Source text
Bengaluru: CENS Display: A new easier technique of manufacturing liquid crystal displays-LCD has been developed CENS, which can reduce the cost of the devices. A team of scientists from the Centre for Nano and Soft Matter Sciences (CeNS), Bengaluru, an autonomous institute of the Department of Science and Technology (DST) conceptualized and implemented a novel way of employing a 2D materials to overcome the drawbacks of current methods.
An essential requirement of liquid crystal devices (LCDs- cens display) is the unidirectional planar alignment of the constituent liquid crystals (LC) over large areas.
Although the conventional polymer rubbing method yields quality LC alignment, it possesses unavoidable and undesirable drawbacks such as production of electrostatic charges and dust particles that interfere with display operation, and even cause damage to the electronic components of the display. While electrostatic charges increase the failure rate, dust creates defects which seriously compromises with the performance of the device. Other problems include multistep process for coating and the necessity for high-temperature curing. This has led to a surge in demand to replace this rubbing method with new non-contact techniques.

Data

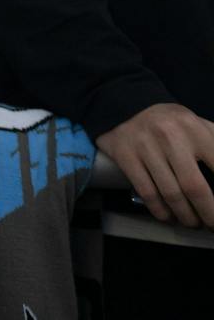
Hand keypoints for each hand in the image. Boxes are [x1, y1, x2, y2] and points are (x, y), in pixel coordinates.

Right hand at [97, 103, 213, 226]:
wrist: (125, 105)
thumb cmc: (172, 123)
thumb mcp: (199, 125)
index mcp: (194, 129)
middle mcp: (169, 136)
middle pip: (195, 188)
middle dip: (209, 214)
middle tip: (213, 225)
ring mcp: (145, 146)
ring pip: (170, 194)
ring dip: (186, 217)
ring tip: (193, 222)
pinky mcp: (125, 156)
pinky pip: (147, 192)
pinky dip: (161, 211)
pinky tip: (169, 216)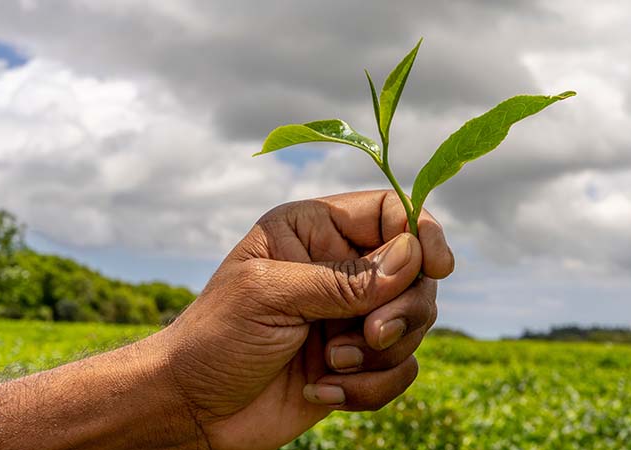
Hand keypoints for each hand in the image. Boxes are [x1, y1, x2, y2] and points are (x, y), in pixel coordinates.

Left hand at [163, 190, 453, 448]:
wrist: (193, 409)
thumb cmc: (215, 339)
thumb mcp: (270, 295)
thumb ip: (344, 279)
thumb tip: (413, 259)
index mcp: (313, 230)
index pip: (388, 211)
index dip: (421, 232)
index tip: (437, 267)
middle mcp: (338, 267)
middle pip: (414, 272)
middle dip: (403, 309)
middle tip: (369, 334)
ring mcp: (350, 316)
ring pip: (414, 324)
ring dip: (379, 354)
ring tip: (329, 365)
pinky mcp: (356, 362)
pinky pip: (400, 370)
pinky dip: (370, 388)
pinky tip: (322, 390)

Parts of the exercise
1) In the article on liquid crystal display manufacturing, which two byproducts of the conventional polymer rubbing method interfere with display operation?
2) Pick up the article on liquid crystal display manufacturing after its final sentence and keep writing.
The items come from a source unrelated to the article on liquid crystal display manufacturing.

Responses in order
1) Electrostatic charges and dust particles.

2)
The latest among these techniques is to employ 2D nanomaterials – graphene, hexagonal boron nitride (h-BN), transition metal dichalcogenides, and so on as alignment layers. However, all these have a built-in lacuna owing to the deployment of the chemical vapour deposition (CVD) method as this technique necessitates high deposition temperature, necessity for precursors and by-products that are often hazardous or toxic. Besides, when the CVD method is used, unidirectional LC alignment is observed over only small regions.
Using h-BN nanoflakes as the specific material, the group comprising of Gayathri Pisharody, Priyabrata Sahoo, Dr. D.S. Shankar Rao, Dr. HSSR Matte and Dr. S. Krishna Prasad employed a procedure called solution-processed deposition technique and found it to be effective in getting the LC alignment over a much larger area. They also found the resultant crystals to be quite robust with no evidence of decay in LC orientation over several months.
The work published in ‘Advanced Materials Interfaces’ formed the basis for an Indian patent application. Lead researcher Dr. Prasad added that the method demonstrating a non-conventional and contact-free route for getting unidirectional alignment of LC, is also much simpler, scalable, flexible for adaptation, and cost-effective.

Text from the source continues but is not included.